Internal investigation reveals ethical violations at Oregon Liquor commission

By Lauren Dake (OPB)
Feb. 8, 2023 10:30 p.m.

Gov. Tina Kotek has demanded firings after investigators found managers used their positions to buy hard-to-find brands

The Oregon Liquor Control Commission has banned alcoholic drinks infused with the inactive ingredient of cannabis, CBD.

An internal investigation alleges leaders of the Oregon Liquor and Cannabis Commission abused their power.

Kristian Foden-Vencil / OPB

Top executives and managers at the Oregon Liquor and Cannabis Commission employees have diverted specialty bourbons away from public consumption for their own personal use for years, according to an internal OLCC document released to OPB on Wednesday.


The internal investigation, prompted by an OLCC employee complaint, revealed the longstanding practice of OLCC staff, including the agency director, of obtaining rare bottles of liquor.

Steve Marks, who until recently was the leader of the agency, told an investigator he requested staff to divert warehoused liquor to a certain store where he could purchase it, according to the report.

OLCC has a monopoly on liquor sales in the state. Some of the in-demand liquor was set aside so managers could purchase it at a specific store. Some highly sought brands are often difficult for the public to buy in Oregon because demand outpaces supply.

Thus, people working inside the state liquor regulator had an advantage, one the internal inquiry says some managers abused. An investigator asked Marks how many times he’d had products set aside. Marks’ answer, according to the report: “I don’t know, a few times for my personal use. Pappy’s 23 is remembered in the last few years,” he said, referring to Pappy Van Winkle’s 23-year-old whiskey, which is often in high demand and difficult to obtain.

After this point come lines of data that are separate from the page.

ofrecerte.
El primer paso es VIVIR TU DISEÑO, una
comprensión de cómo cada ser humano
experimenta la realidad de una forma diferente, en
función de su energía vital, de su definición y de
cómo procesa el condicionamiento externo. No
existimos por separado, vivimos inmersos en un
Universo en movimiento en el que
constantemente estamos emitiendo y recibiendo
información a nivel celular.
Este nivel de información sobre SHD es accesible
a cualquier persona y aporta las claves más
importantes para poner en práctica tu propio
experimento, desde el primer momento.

When the investigator asked whether Marks believed he received preferential treatment as an OLCC employee, Marks said, “to some extent yes,” but noted that he also “acquired the same way the public did in the past.” He told the investigator he did not believe his actions violated the spirit of Oregon ethics law, which prohibits people from using their official positions for personal gain.

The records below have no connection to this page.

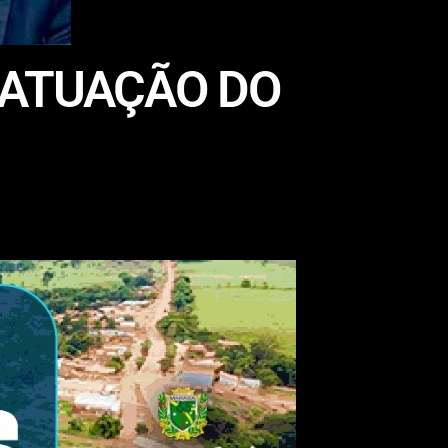
 ATUAÇÃO DO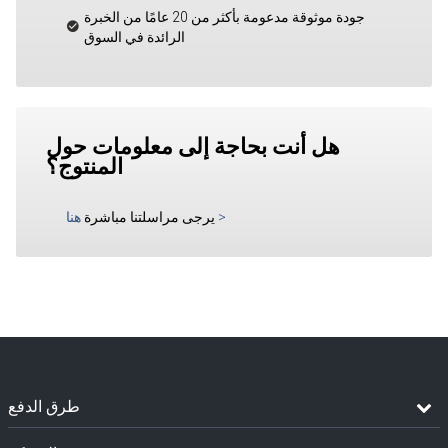
جودة موثوقة مدعومة بأكثر من 20 عامًا من الخبرة
الرائدة في السوق
هل أنت بحاجة إلى معلومات حول
المنتوج؟
>
يرجى مراسلتنا مباشرة
هنا
طرق الدفع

The investigation, first reported by The Oregonian, found at least six agency officials diverted alcohol for their own purchases. In one interview, Chris Mayton, the director of distilled spirits, said the practice was widespread and included state lawmakers.

Mayton said he served as a “facilitator” for customers, OLCC employees and legislators hundreds of times, according to the report, and added he considered it part of his work duties.

Several other managers also asked to have certain bottles set aside for them so they could be picked up, according to the investigation.

Nikki Leslie, who is in charge of distributing the liquor, told investigators the practice had been going on for as long as she was in her role, dating back eight years. Leslie said she was often asked to divert the liquor to a Milwaukie store close to the agency’s office. The employees were then told the date the product would arrive, so they could contact the business to purchase the set-aside bottles.

Earlier this month, Gov. Tina Kotek demanded the resignation of Marks, the longtime OLCC director, as first reported by Willamette Week. That was before she had learned of the alleged abuse within the agency.

In a sharply worded letter released Wednesday, Kotek made it clear she wants managers and executive leadership within the liquor agency to be fired as well because of what the internal investigation uncovered.

“After requesting the head of the Oregon Liquor and Cannabis Commission’s resignation, my administration became aware that leaders within this agency, including the director himself, abused their position for personal gain per their own admission in an internal investigation,” Kotek wrote. “This behavior is wholly unacceptable. I will not tolerate wrongful violations of our government ethics laws.”

The governor is asking the seven-person liquor and cannabis commission — a board she appoints — to replace all the agency leaders accused of using their access to divert liquor for purchases.

Kotek has asked the state Attorney General’s office to look into the extent of the alleged wrongdoing and, if needed, to recommend stronger protocols for avoiding future ethical lapses.

While on the campaign trail, Kotek promised to reshape leadership at the state government level. So far, Oregon Lottery director Barry Pack, Oregon Department of Emergency Management director Andrew Phelps, Oregon Health Authority director Patrick Allen and the Oregon Department of Education director Colt Gill have all been asked to step down.